When copying the records below, keep every word as it is and drop the images.

_SUPPLIED MATERIAL_:
------------

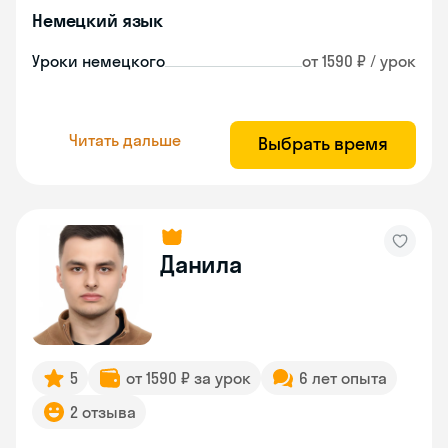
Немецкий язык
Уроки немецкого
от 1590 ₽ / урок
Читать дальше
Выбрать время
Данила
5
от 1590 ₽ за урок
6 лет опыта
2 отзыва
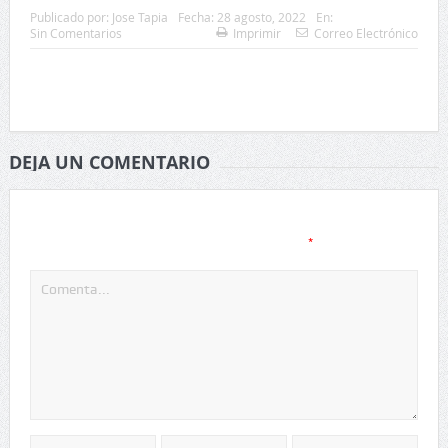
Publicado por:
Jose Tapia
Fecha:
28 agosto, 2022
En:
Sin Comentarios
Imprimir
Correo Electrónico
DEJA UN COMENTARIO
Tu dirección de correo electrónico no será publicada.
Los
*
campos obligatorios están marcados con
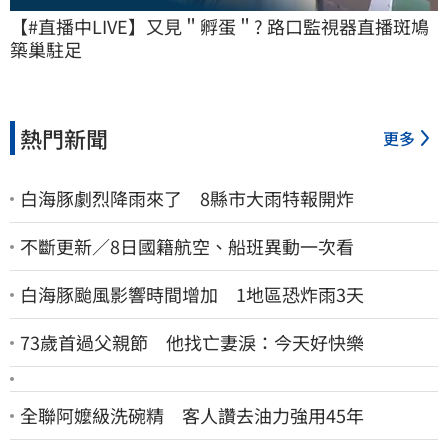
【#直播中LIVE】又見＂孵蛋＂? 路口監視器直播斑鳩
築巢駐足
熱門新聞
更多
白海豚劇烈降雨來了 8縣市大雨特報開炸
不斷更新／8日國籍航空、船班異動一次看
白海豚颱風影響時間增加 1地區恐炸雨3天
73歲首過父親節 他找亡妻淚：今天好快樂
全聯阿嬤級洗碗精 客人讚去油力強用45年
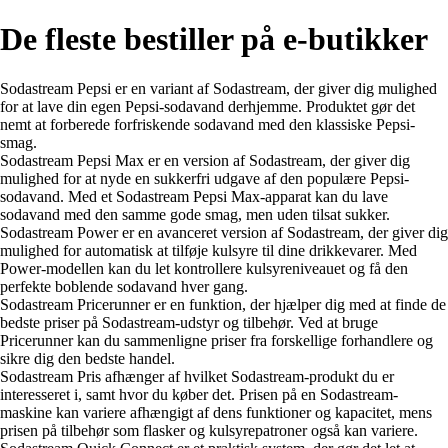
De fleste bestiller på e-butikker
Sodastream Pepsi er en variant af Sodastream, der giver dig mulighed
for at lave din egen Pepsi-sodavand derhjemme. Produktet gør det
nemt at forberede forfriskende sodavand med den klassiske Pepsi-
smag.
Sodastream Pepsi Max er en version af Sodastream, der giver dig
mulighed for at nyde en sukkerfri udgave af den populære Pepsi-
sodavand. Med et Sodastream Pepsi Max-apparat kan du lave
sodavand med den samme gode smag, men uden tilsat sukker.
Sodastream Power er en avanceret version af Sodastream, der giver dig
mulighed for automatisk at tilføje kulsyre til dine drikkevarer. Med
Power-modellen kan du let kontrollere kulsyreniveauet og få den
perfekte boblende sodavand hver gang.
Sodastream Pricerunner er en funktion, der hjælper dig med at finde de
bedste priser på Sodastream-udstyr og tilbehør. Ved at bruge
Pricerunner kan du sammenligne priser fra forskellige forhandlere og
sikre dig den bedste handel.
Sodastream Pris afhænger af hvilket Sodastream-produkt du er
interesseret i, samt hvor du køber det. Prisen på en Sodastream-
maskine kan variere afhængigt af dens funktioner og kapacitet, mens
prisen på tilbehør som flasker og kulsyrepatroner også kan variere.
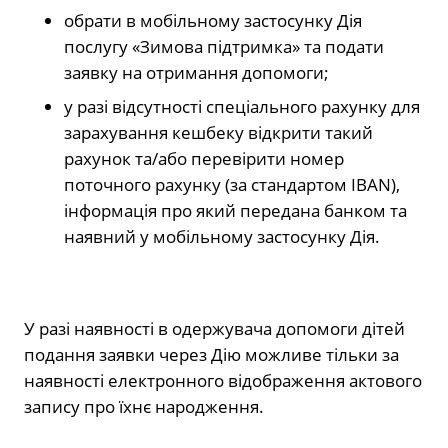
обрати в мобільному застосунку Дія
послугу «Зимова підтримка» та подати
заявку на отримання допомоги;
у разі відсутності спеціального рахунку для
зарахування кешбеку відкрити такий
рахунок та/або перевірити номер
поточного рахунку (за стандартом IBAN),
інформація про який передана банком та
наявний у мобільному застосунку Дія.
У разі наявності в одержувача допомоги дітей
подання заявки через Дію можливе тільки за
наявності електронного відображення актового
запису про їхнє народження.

------------

_SOLUTION_:
Немецкий язык
Уроки немецкого
от 1590 ₽ / урок
Читать дальше
Выбрать время
Данила
5
от 1590 ₽ за урок
6 лет опыта
2 отзыва
Publicado por:
Jose Tapia
Fecha:
28 agosto, 2022
En:
Sin Comentarios
Imprimir
Correo Electrónico
DEJA UN COMENTARIO
Tu dirección de correo electrónico no será publicada.
Los
*
campos obligatorios están marcados con
【#直播中LIVE】又見＂孵蛋＂? 路口監視器直播斑鳩
築巢駐足
熱門新聞
更多
白海豚劇烈降雨來了 8縣市大雨特報開炸
不斷更新／8日國籍航空、船班異動一次看
白海豚颱風影響時間增加 1地區恐炸雨3天
73歲首過父親節 他找亡妻淚：今天好快樂
全聯阿嬤級洗碗精 客人讚去油力強用45年
De fleste bestiller på e-butikker
Sodastream Pepsi er en variant af Sodastream, der giver dig mulighed
for at lave din egen Pepsi-sodavand derhjemme. Produktet gør det
nemt at forberede forfriskende sodavand med den klassiske Pepsi-
smag.
Sodastream Pepsi Max er en version af Sodastream, der giver dig
mulighed for at nyde en sukkerfri udgave af den populære Pepsi-
sodavand. Med et Sodastream Pepsi Max-apparat kan du lave
sodavand med den samme gode smag, men uden tilsat sukker.
Sodastream Power er en avanceret version af Sodastream, der giver dig
mulighed for automatisk at tilføje kulsyre til dine drikkevarer. Med
Power-modellen kan du let kontrollere kulsyreniveauet og få den
perfekte boblende sodavand hver gang.
Sodastream Pricerunner er en funktion, der hjælper dig med at finde de
bedste priser på Sodastream-udstyr og tilbehør. Ved at bruge
Pricerunner kan du sammenligne priser fra forskellige forhandlere og
sikre dig den bedste handel.
Sodastream Pris afhænger af hvilket Sodastream-produkt du er
interesseret i, samt hvor du køber det. Prisen på en Sodastream-
maskine kan variere afhængigt af dens funktioner og kapacitet, mens
prisen på tilbehør som flasker og kulsyrepatroner også kan variere.
обрати в мобільному застосунку Дія
послугу «Зимова підтримка» та подати
заявку на отримання допомоги;
у разі відсутності спеціального рахунку для
зарахування кешбеку відкрити такий
рахунок та/або перевірити номер
поточного рахунку (за стандартом IBAN),
інформація про який передана банком та
наявний у мобільному застосунку Дія.
У разі наявності в одержувача допомоги дітей
подання заявки через Дію можливе тільки за
наявності електронного відображення актового
запису про їхнє народження.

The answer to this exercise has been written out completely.